[WHAT IS EXPECTED] Find every line below with the word "Full" in it, and copy each one.

• • • •

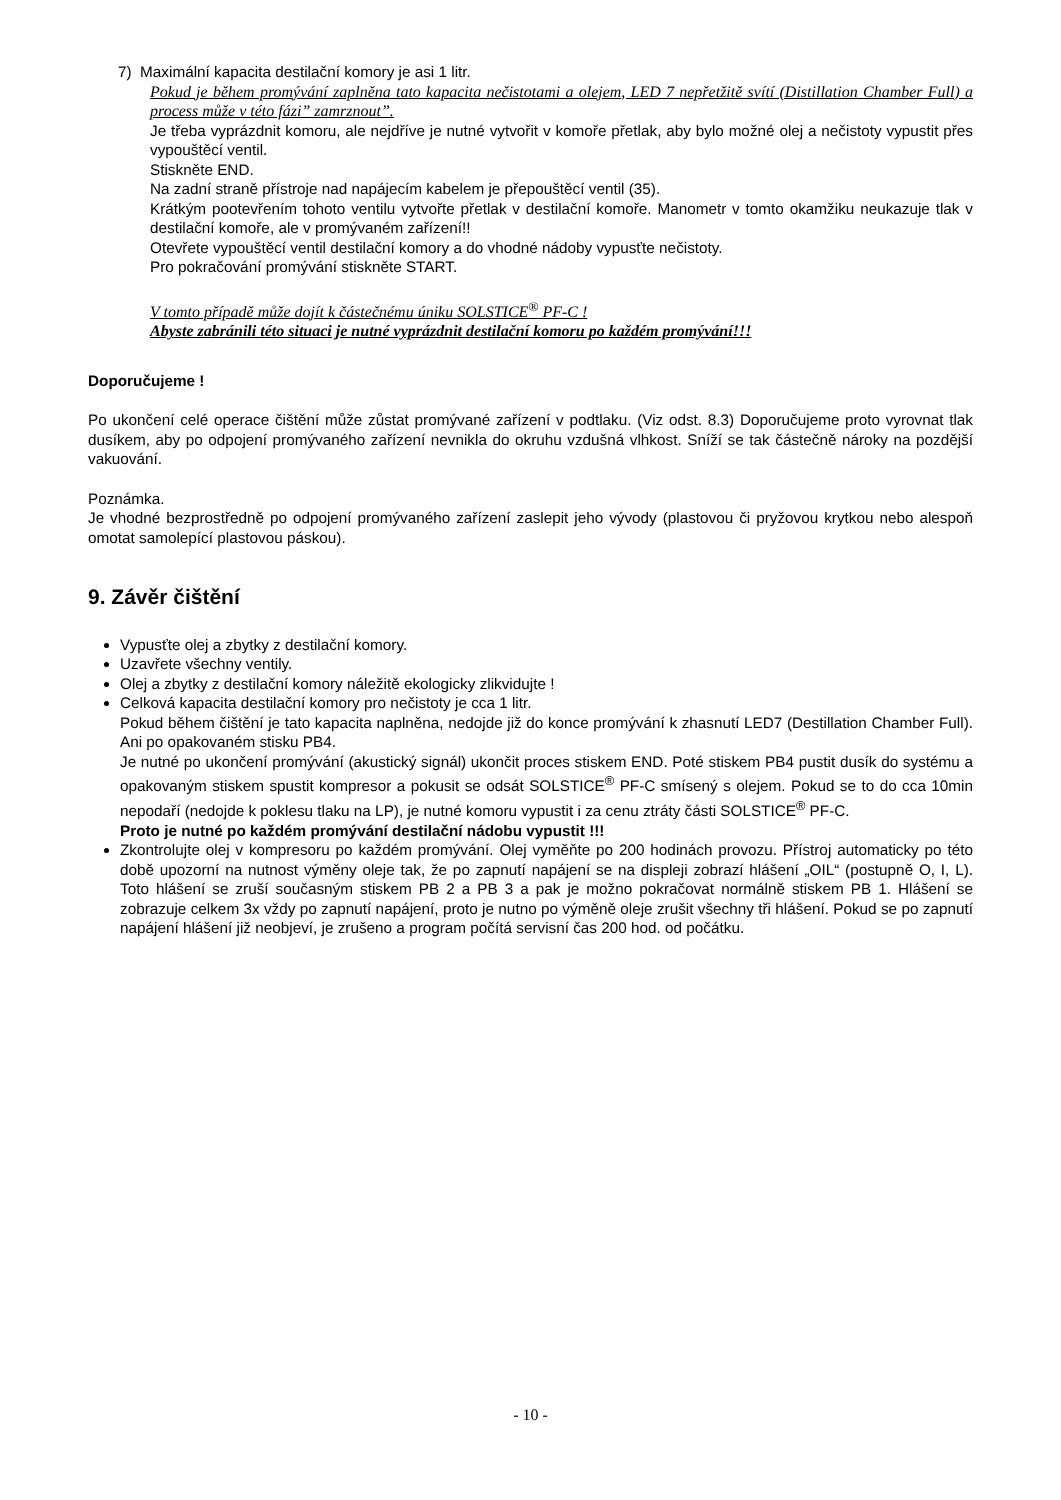7) Maximální kapacita destilační komory je asi 1 litr.
Pokud je během promývání zaplněna tato kapacita nečistotami a olejem, LED 7 nepřetžitě svítí (Distillation Chamber Full) a process může v této fázi” zamrznout”.
Je třeba vyprázdnit komoru, ale nejdříve je nutné vytvořit v komoře přetlak, aby bylo možné olej a nečistoty vypustit přes vypouštěcí ventil.
Stiskněte END.
Na zadní straně přístroje nad napájecím kabelem je přepouštěcí ventil (35).
Krátkým pootevřením tohoto ventilu vytvořte přetlak v destilační komoře. Manometr v tomto okamžiku neukazuje tlak v destilační komoře, ale v promývaném zařízení!!
Otevřete vypouštěcí ventil destilační komory a do vhodné nádoby vypusťte nečistoty.
Pro pokračování promývání stiskněte START.
V tomto případě může dojít k částečnému úniku SOLSTICE<sup>®</sup> PF-C !
Abyste zabránili této situaci je nutné vyprázdnit destilační komoru po každém promývání!!!
Doporučujeme !
Po ukončení celé operace čištění může zůstat promývané zařízení v podtlaku. (Viz odst. 8.3) Doporučujeme proto vyrovnat tlak dusíkem, aby po odpojení promývaného zařízení nevnikla do okruhu vzdušná vlhkost. Sníží se tak částečně nároky na pozdější vakuování.
Poznámka.
Je vhodné bezprostředně po odpojení promývaného zařízení zaslepit jeho vývody (plastovou či pryžovou krytkou nebo alespoň omotat samolepící plastovou páskou).
9. Závěr čištění
Vypusťte olej a zbytky z destilační komory.
Uzavřete všechny ventily.
Olej a zbytky z destilační komory náležitě ekologicky zlikvidujte !
Celková kapacita destilační komory pro nečistoty je cca 1 litr.
Pokud během čištění je tato kapacita naplněna, nedojde již do konce promývání k zhasnutí LED7 (Destillation Chamber Full). Ani po opakovaném stisku PB4.
Je nutné po ukončení promývání (akustický signál) ukončit proces stiskem END. Poté stiskem PB4 pustit dusík do systému a opakovaným stiskem spustit kompresor a pokusit se odsát SOLSTICE<sup>®</sup> PF-C smísený s olejem. Pokud se to do cca 10min nepodaří (nedojde k poklesu tlaku na LP), je nutné komoru vypustit i za cenu ztráty části SOLSTICE<sup>®</sup> PF-C.
Proto je nutné po každém promývání destilační nádobu vypustit !!!
Zkontrolujte olej v kompresoru po každém promývání. Olej vyměňte po 200 hodinách provozu. Přístroj automaticky po této době upozorní na nutnost výměny oleje tak, že po zapnutí napájení se na displeji zobrazí hlášení „OIL“ (postupně O, I, L). Toto hlášení se zruší současným stiskem PB 2 a PB 3 a pak je možno pokračovat normálně stiskem PB 1. Hlášení se zobrazuje celkem 3x vždy po zapnutí napájení, proto je nutno po výměně oleje zrušit všechny tři hlášení. Pokud se po zapnutí napájení hlášení již neobjeví, je zrušeno a program počítá servisní čas 200 hod. od počátku.
- 10 -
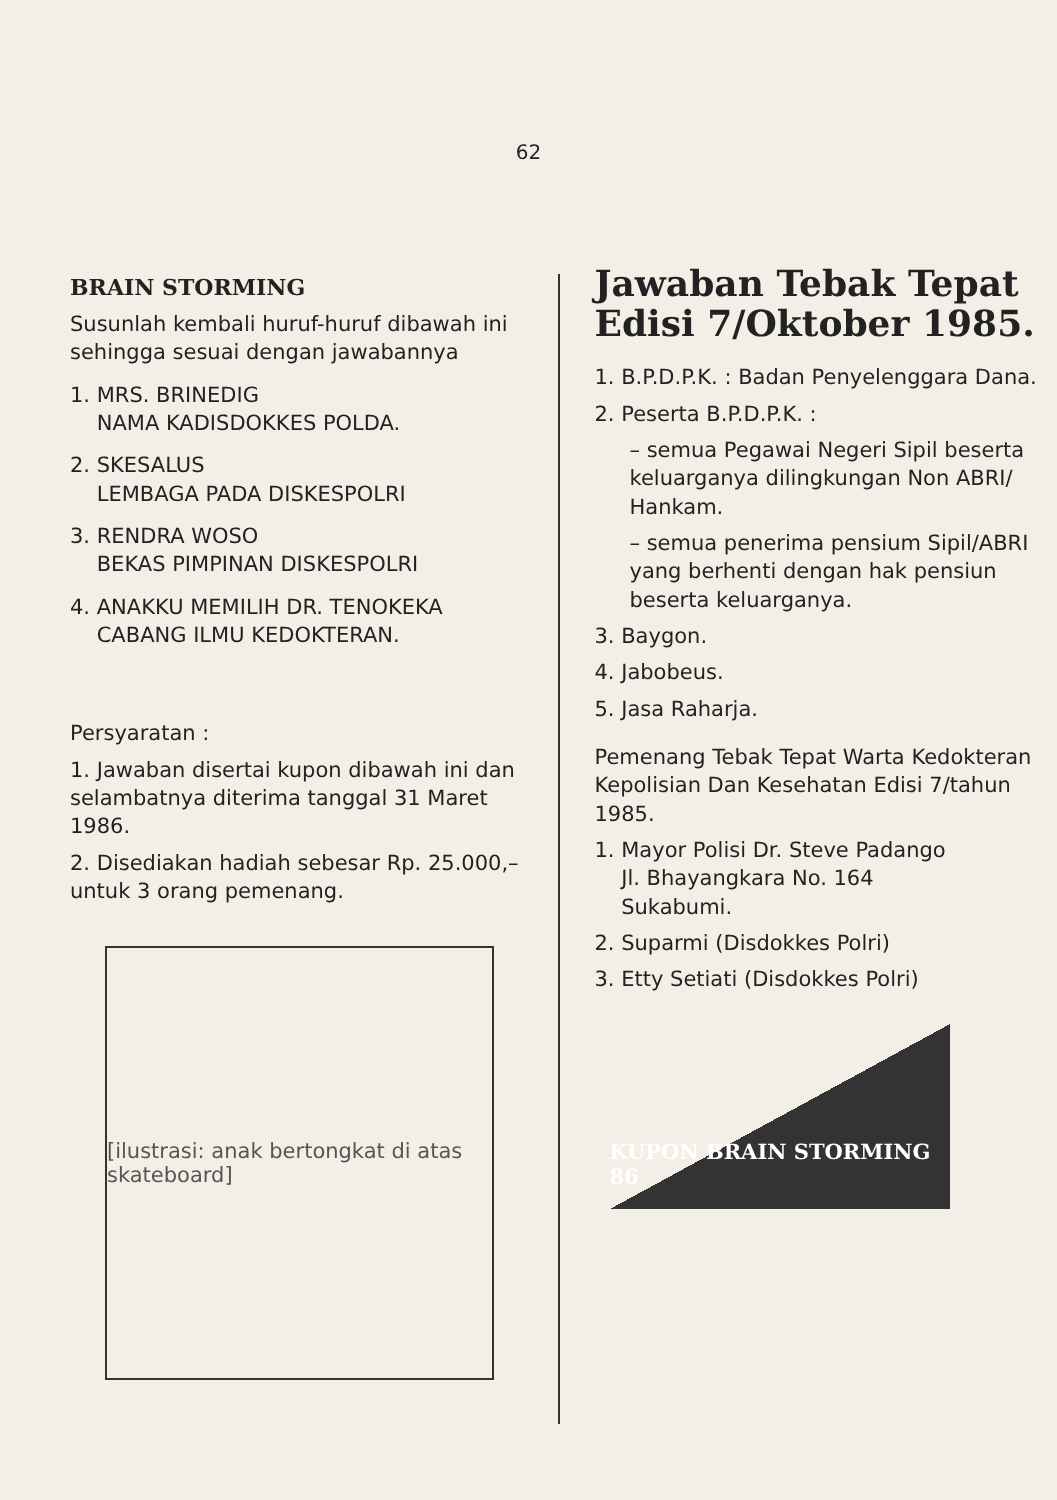62
BRAIN STORMING
Susunlah kembali huruf-huruf dibawah ini sehingga sesuai dengan jawabannya
1. MRS. BRINEDIG
NAMA KADISDOKKES POLDA.
2. SKESALUS
LEMBAGA PADA DISKESPOLRI
3. RENDRA WOSO
BEKAS PIMPINAN DISKESPOLRI
4. ANAKKU MEMILIH DR. TENOKEKA
CABANG ILMU KEDOKTERAN.
Persyaratan :
1. Jawaban disertai kupon dibawah ini dan selambatnya diterima tanggal 31 Maret 1986.
2. Disediakan hadiah sebesar Rp. 25.000,– untuk 3 orang pemenang.
[ilustrasi: anak bertongkat di atas skateboard]
Jawaban Tebak Tepat Edisi 7/Oktober 1985.
1. B.P.D.P.K. : Badan Penyelenggara Dana.
2. Peserta B.P.D.P.K. :
– semua Pegawai Negeri Sipil beserta keluarganya dilingkungan Non ABRI/ Hankam.
– semua penerima pensium Sipil/ABRI yang berhenti dengan hak pensiun beserta keluarganya.
3. Baygon.
4. Jabobeus.
5. Jasa Raharja.
Pemenang Tebak Tepat Warta Kedokteran Kepolisian Dan Kesehatan Edisi 7/tahun 1985.
1. Mayor Polisi Dr. Steve Padango
Jl. Bhayangkara No. 164
Sukabumi.
2. Suparmi (Disdokkes Polri)
3. Etty Setiati (Disdokkes Polri)
KUPON BRAIN STORMING 86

• • • •

[RESPONSE TO THE TASK]
Pokud je během promývání zaplněna tato kapacita nečistotami a olejem, LED 7 nepřetžitě svítí (Distillation Chamber Full) a process může v této fázi” zamrznout”.
Pokud během čištění je tato kapacita naplněna, nedojde již do konce promývání k zhasnutí LED7 (Destillation Chamber Full). Ani po opakovaném stisku PB4.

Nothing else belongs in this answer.